Carry on the forum thread about racing with a compact crankset from the point it stops.

[PASSAGE SHOWN — start]

# Racing with a compact crankset?



## Gnarly 928 (Nov 19, 2005)

I trying out a compact this season, attempting to increase my climbing speed by climbing at a higher cadence. I was racing and training on a 39/53 and train on a 12/25 cassette, sticking on cassettes to match whatever course I raced.. 12/21 has worked for me in crits, 11/23 or 25 for mountain RRs or events with a big downhill. Pretty much had gearing that crankset down..but now....

I'm on a 34/50. I've been finding my 11/23 is a good "all around" combo for the 'vertical' area where I train. Long sustained climbs and downhills abound. But what about crits and sprint finishes in the flats? Can I use a 12 and still be ok in a sprint? "Old guy Masters class is where I usually race"...or some cat 4s (I do about an hour 40k TT time)...so I am not sprinting against guys like Cav. 

I'd love to have the closer gear spacing for flatter races and crits, but sprinting is where I get my few podiums. I calculate about 40mph at 110 with an 11 and 36mph with a 12/50...I know on the downhills the 50/12 combo doesn't get it..can't keep up, gets spun-out. but in a sprint? 

What are you guys using as cog sets for flatter races with compact cranks? 

Thanks


----------



## bmxhacksaw (Mar 26, 2008)

[PASSAGE SHOWN — finish]
[DATA SECTION — start]

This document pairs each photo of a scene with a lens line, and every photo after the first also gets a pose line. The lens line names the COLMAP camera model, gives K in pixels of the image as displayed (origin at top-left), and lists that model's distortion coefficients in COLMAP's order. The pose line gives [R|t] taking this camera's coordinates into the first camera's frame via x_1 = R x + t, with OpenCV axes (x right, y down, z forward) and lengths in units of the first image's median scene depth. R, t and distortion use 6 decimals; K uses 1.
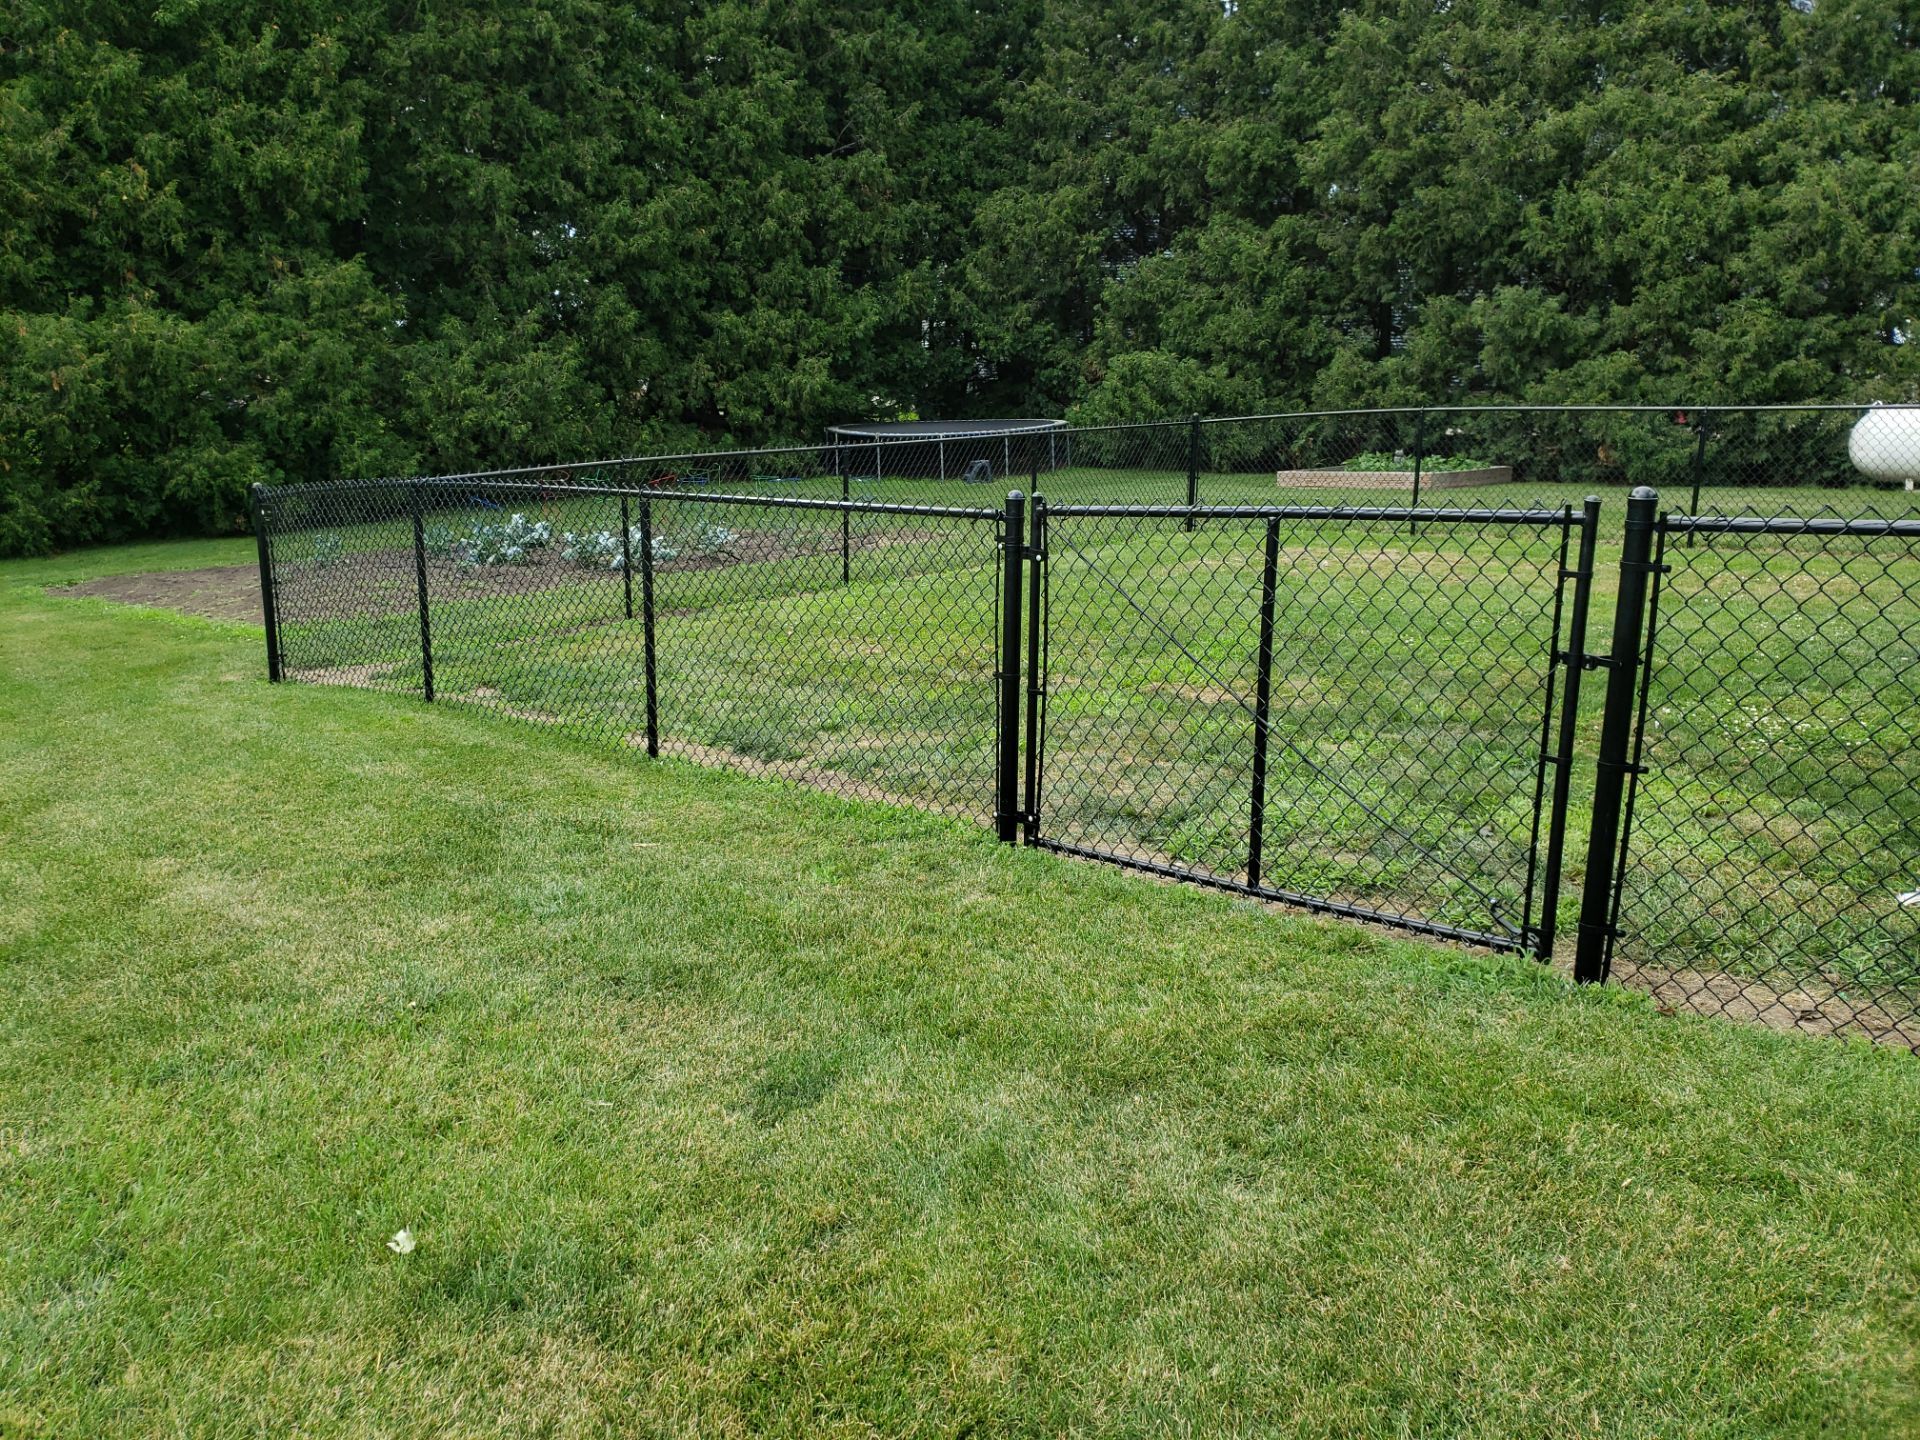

[DATA SECTION — finish]

*REPLY TO THE TASK*
I spun a 50-12 up to 44.49 mph drafting behind a truck last Friday


----------



## den bakker (Nov 13, 2004)

It's only on the internet people spin out their 50/12 in flat sprints 



Gnarly 928 said:


> I trying out a compact this season, attempting to increase my climbing speed by climbing at a higher cadence. I was racing and training on a 39/53 and train on a 12/25 cassette, sticking on cassettes to match whatever course I raced.. 12/21 has worked for me in crits, 11/23 or 25 for mountain RRs or events with a big downhill. Pretty much had gearing that crankset down..but now....
> 
> I'm on a 34/50. I've been finding my 11/23 is a good "all around" combo for the 'vertical' area where I train. Long sustained climbs and downhills abound. But what about crits and sprint finishes in the flats? Can I use a 12 and still be ok in a sprint? "Old guy Masters class is where I usually race"...or some cat 4s (I do about an hour 40k TT time)...so I am not sprinting against guys like Cav.
> 
> ...


----------



## CHT (Mar 1, 2001)

My new (to me) race bike came with a compact crank. I trained on the compact the whole winter and I've been racing on a compact 12/23 every week for over a month now. I've never used a compact before, and it would not have been my first choice for no other reason than I had it in my mind that real racers don't do compacts (I'm also more of a climber and never had an issue with a standard 12/23 or 25 for serious hills). The price for the bike was too good to pass up, so I figured I can always get a standard crank later.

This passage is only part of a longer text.